Logs are written to standard output while the simulation is running and can be redirected to a file. Each log message is prefixed with the simulation time, SBI_ID from the observing schedule file (see observing schedule) and, when running a pipeline step, the pipeline step ID from the pipeline config (documented here). Messages include information about the simulation progress, such as starting and completing an observation, scheduling block instance, pipeline step, and batch processing as well as when storage and compute nodes are requested and allocated. You will see messages like the following:

0: T001_001: Starting scheduling block instance...
0: T001: Requesting 100 GB of capacity storage for raw visibilities...
0: T001: 100 GB capacity storage allocated for raw visibilities.
0: T001_001: Waiting for telescope...
0: T001_001: Starting observation...
3600: T001_001: Observation complete!
3600: T001_001: Starting batch processing...
3600: T001_001: Requesting 50 GB of performance storage for pre-processed visibilities...
3600: T001_001: 50 GB performance storage allocated for pre-processed visibilities.
3600: T001_001 - Step 1: Requesting 5 compute nodes...
3600: T001_001 - Step 1: 5 compute nodes allocated.
4320: T001_001 - Step 1: 5 compute nodes released.
4320: T001_001 - Step 1: Pipeline completed!
4320: T001_001: Batch processing complete!
4320: T001: Retaining 106 GB of data for 24.0 hours.
91440: T001: Deleted 106 GB of data from capacity storage.

Dataframes

Two pandas DataFrames are produced by the SDP resource model. These are used to generate plots in the web interface and can be used for further analysis using the API (see API documentation). They are also output to CSV files when running the simulation via the CLI.

event_log

This dataframe contains information about events that occurred during the simulation. Each row represents a single event. Columns are as follows:

  • batch_name (string): Scheduling block instance ID from the observing schedule.

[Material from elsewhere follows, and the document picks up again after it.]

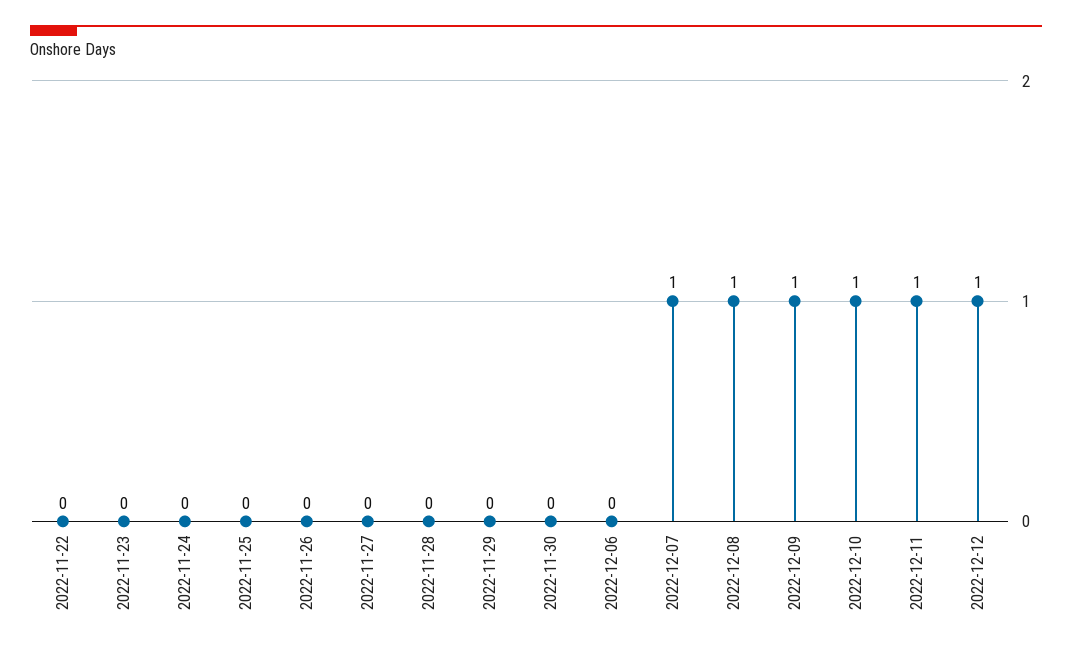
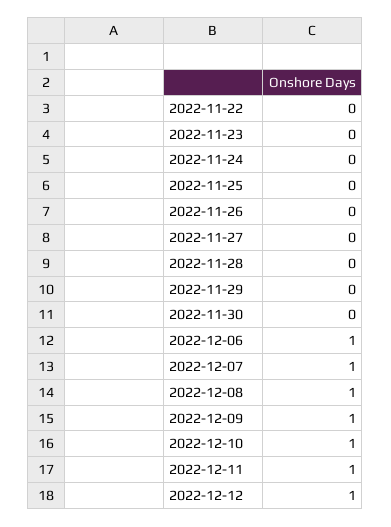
2022-12-06: 0 -> 1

  • step (string): The name of the event.

  • start (int): The simulation time (s) at which the event started.

  • end (int): The simulation time (s) at which the event ended.

Events include:

  • observing: The observation time for the telescope.

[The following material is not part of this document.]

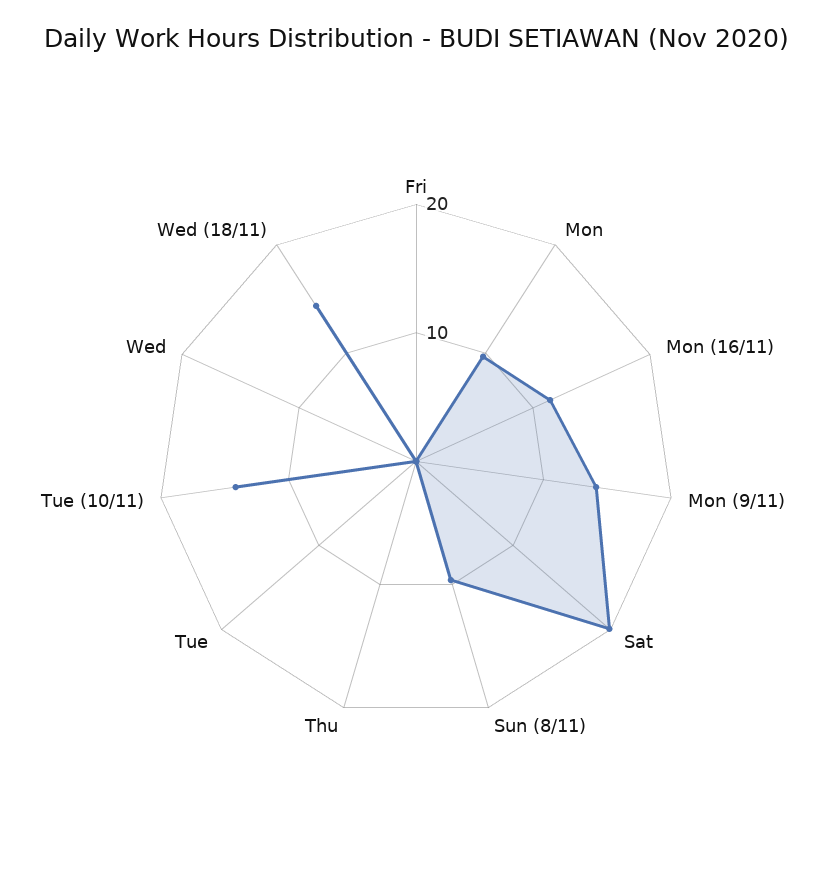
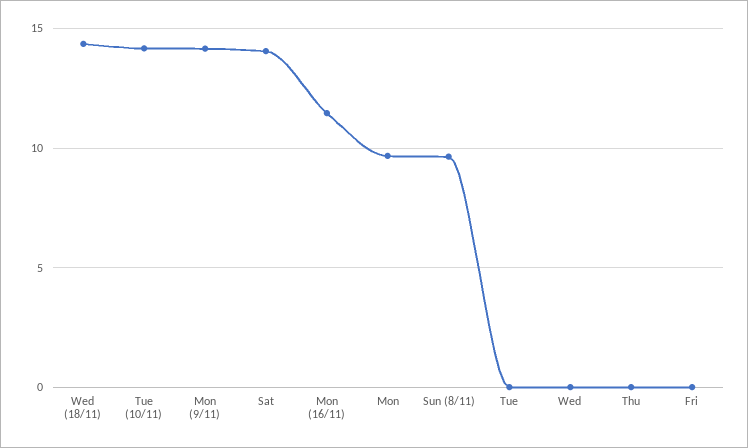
Sat: 20 -> 14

  • capacity_storage_wait_data_products: The time spent waiting for capacity storage for data products.

  • capacity_storage_wait_raw_visibilities: The time spent waiting for capacity storage for raw visibilities.

  • performance_storage_wait: The time spent waiting for performance storage.

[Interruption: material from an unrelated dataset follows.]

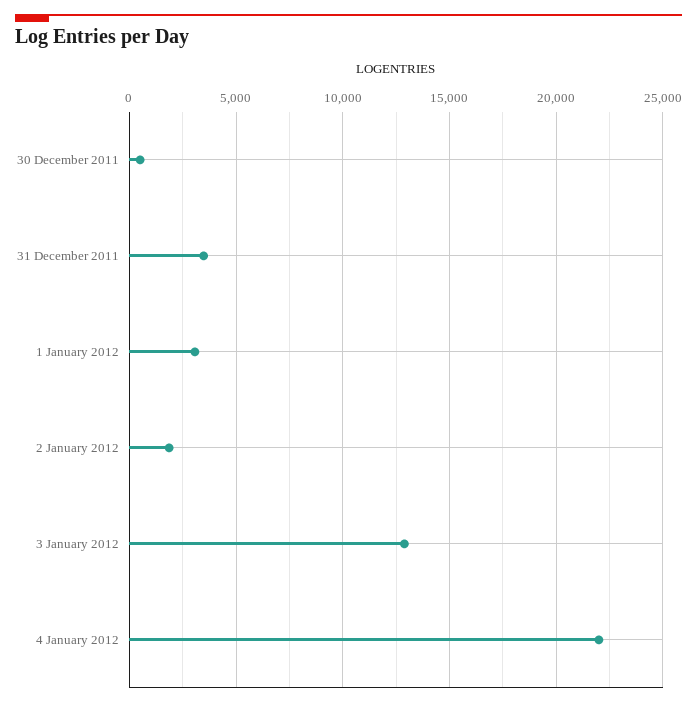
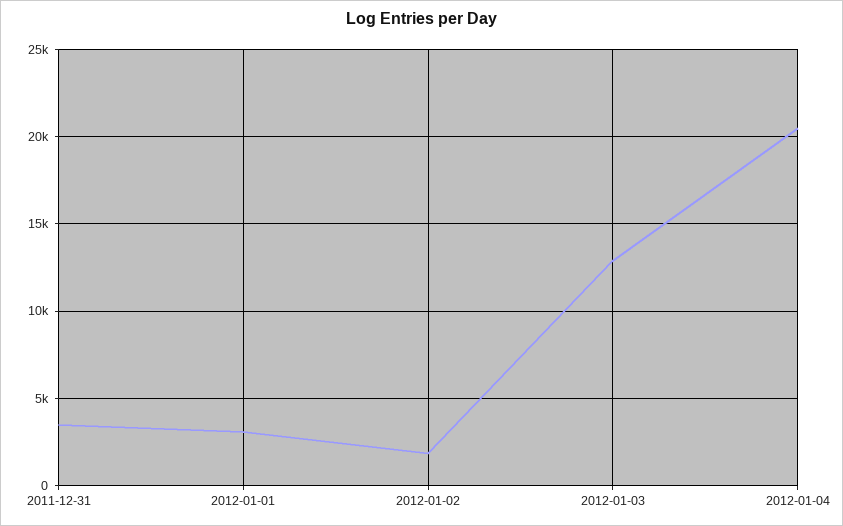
30 December 2011: 500 -> none
4 January 2012: 22000 -> 20500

  • {pipeline_name}_compute_wait: The time spent waiting for compute nodes.

  • {pipeline_name}_execution: The time spent executing a pipeline step.

  • {pipeline_name}_total: The time spent on a pipeline step, including wait times.

  • data_retention: The time data is retained in capacity storage after batch processing.

  • batch: The total time spent on batch processing - this is used for the Gantt-style chart in the dashboard.

The following shows example rows you might see in the event log dataframe:

batch_name

step

start

end

T001_001

observing

0

3600

T001_001

capacity_storage_wait

3600

4320

T001_001

performance_storage_wait

4320

91440

T001_001

Step 1

4320

91440

resource_usage

This dataframe contains information about the resources used during the simulation. Resource usage is logged before and after every change (i.e. a resource is requested or released).

Each row represents time point in the simulation.

Columns are as follows:

  • time_s (int): The simulation time in seconds (s).

  • compute_nodes_in_use (int): The number of compute nodes in use.

  • capacity_storage_in_use_gb (float): The amount of capacity storage in use (GB).

  • performance_storage_in_use_gb (float): The amount of performance storage in use (GB).

  • time_h (float): The simulation time in hours (h)

  • time_d (float): The simulation time in days (d)

The following shows example rows you might see in the resource usage dataframe:

time_s

compute_nodes_in_use

capacity_storage_in_use_gb

performance_storage_in_use_gb

time_h

time_d

0

0

0.0

0.0

0.0

0.0

3600

5

0.1

0.05

1.0

0.04

4320

0

0.1

0.05

1.2

0.05